韩望舒有些不好意思,慌忙解释道:“不是不是,关心也是真的,我看沈公子那一后背的伤可心疼了,这不,我今天还特地去寻了祛疤膏,虽说不能将沈公子背上的伤疤都消除,但七七八八总是可以的,你拿去给沈公子?”
风木将信将疑看着韩望舒,刚要伸出手,又把手缩回来:“小姐想要道歉啊,还是要亲自去!”
“嘿,你个风木,还是个小人精!”韩望舒又把药膏放进怀兜里,“那你把煎好的药也给我吧,我顺便看看沈公子恢复的怎么样。”
风木赶紧加煎好的药倒在白釉小碗里,端给了韩望舒:“韩小姐,小心烫。”
韩望舒看着风木这幅得意的模样心里都忍不住翻起了白眼。
“咚咚。”韩望舒轻轻敲了一下门。
“进。”沈毅的声音从屋里传来。
韩望舒进门,沈毅正趴在床上翻阅那些账册。
“沈公子怎么不好好休息?”
“怎么是你?”听见来人的声音沈毅有些惊讶,语气也算不上太好。
韩望舒将药轻轻放在沈毅的床边,又从怀兜里拿出那罐祛疤膏。
“今日特地去寻了祛疤膏,虽说不能将沈公子背上那些疤都去除,但消个七七八八是没有问题的。
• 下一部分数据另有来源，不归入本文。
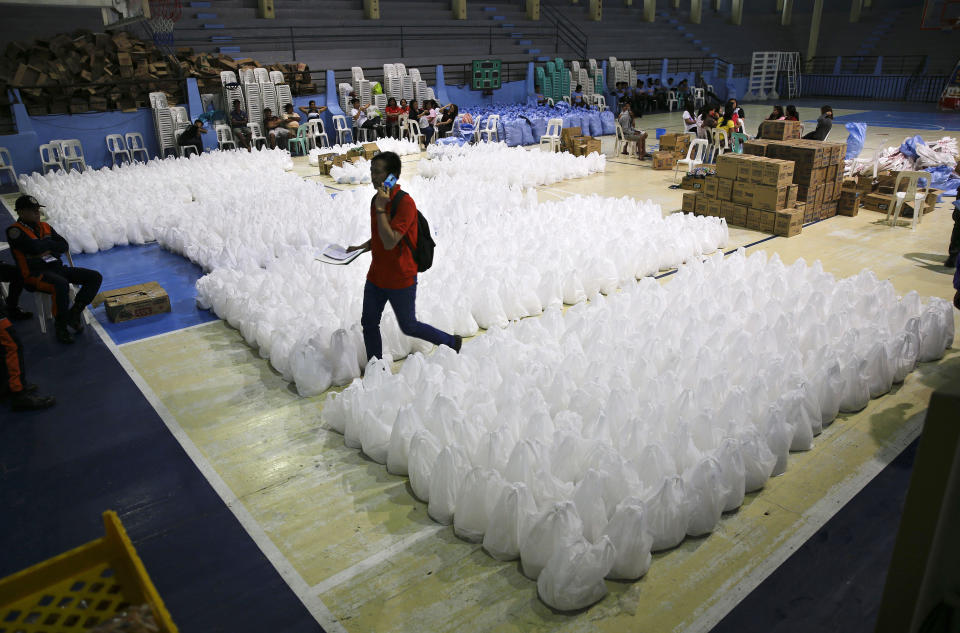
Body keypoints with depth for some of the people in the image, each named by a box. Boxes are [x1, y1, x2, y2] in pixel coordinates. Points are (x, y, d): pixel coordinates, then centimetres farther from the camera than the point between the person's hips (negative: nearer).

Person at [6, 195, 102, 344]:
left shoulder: (45, 227, 17)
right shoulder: (14, 231, -3)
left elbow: (64, 246, 9)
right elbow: (35, 247, -20)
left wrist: (48, 250, -9)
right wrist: (50, 242, 0)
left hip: (57, 268, 7)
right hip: (35, 274, -7)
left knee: (95, 277, -8)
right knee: (61, 284, -39)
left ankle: (74, 312, -11)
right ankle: (60, 324, -20)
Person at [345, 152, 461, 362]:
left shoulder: (404, 203, -21)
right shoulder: (377, 199, 6)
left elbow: (390, 242, -29)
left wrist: (381, 209, -28)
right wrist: (361, 247, 3)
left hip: (400, 280, -8)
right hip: (376, 276, 8)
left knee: (409, 327, 8)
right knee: (369, 323, 9)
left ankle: (451, 342, 30)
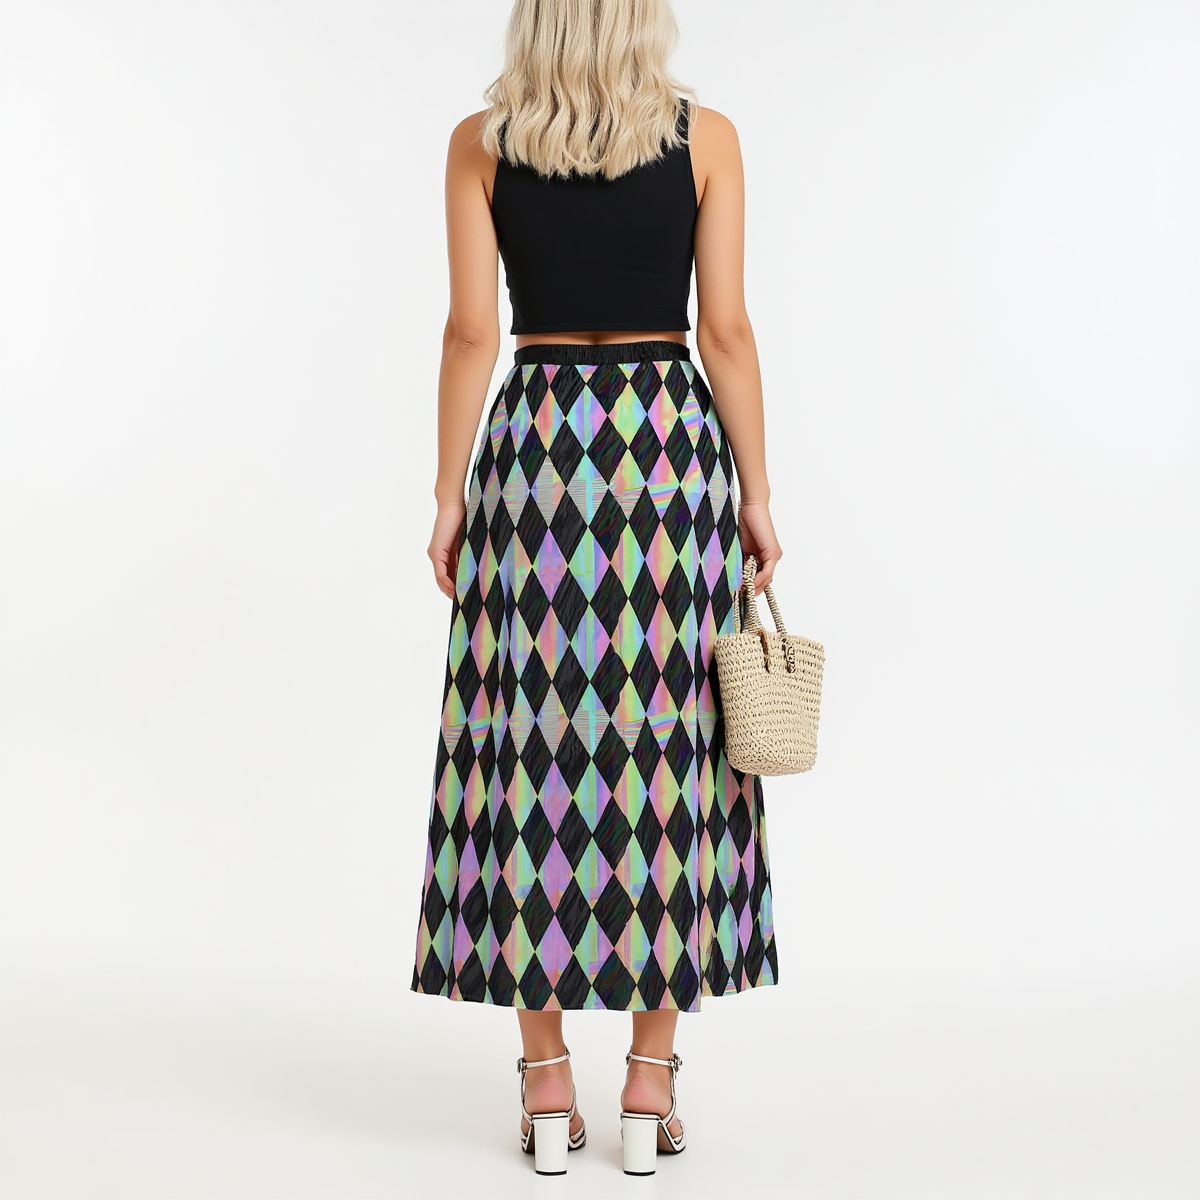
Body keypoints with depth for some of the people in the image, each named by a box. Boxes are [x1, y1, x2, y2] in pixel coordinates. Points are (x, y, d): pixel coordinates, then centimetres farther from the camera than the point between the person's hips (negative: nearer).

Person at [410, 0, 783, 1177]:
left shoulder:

”
沈毅抬头向韩望舒,韩望舒的眼里带着一丝抱歉,小鹿般水灵灵的眼睛因为这丝抱歉多了一些怯生生的可爱。
“给,我的,背吗?”沈毅脱口而出,随后又缓过神来,“我们习武的粗人用不着这么精细,但还是谢谢韩小姐了。”似又怕韩望舒拿回去,沈毅说完谢谢就将药膏拿了过来。
韩望舒到没想那么多,只是点头道:“虽说没什么影响,但还是少一点疤痕美观一些嘛。”
“现在很不美观吗?”沈毅如同被踩到尾巴的小狗,韩望舒对于他的脑回路有些猝不及防,“没有!现在,别有一番韵味!”说着韩望舒伸出手:“我先扶你起来把药喝了吧。”
沈毅点点头,坐起身将药喝了,韩望舒惊讶于沈毅怎么这么听话,只见他喝完药就立刻趴下,还用被子将自己的背盖了起来:“没什么事,韩小姐就请回吧,我也要休息了。”
韩望舒点了点头,又想到了什么,伸手将枕边那些账册抽走:“你先好好休息,这些就等好了再看!”
说着韩望舒拿着账册走出了沈毅的卧室。
深夜,韩望舒一点一点翻着账本,这是一本当时大坝建造时的记录,一笔一笔算下来,每一笔亏空都找到了贪污的源头,韩望舒突然呼出一口气来,还好,这里没有任何一笔流向父亲。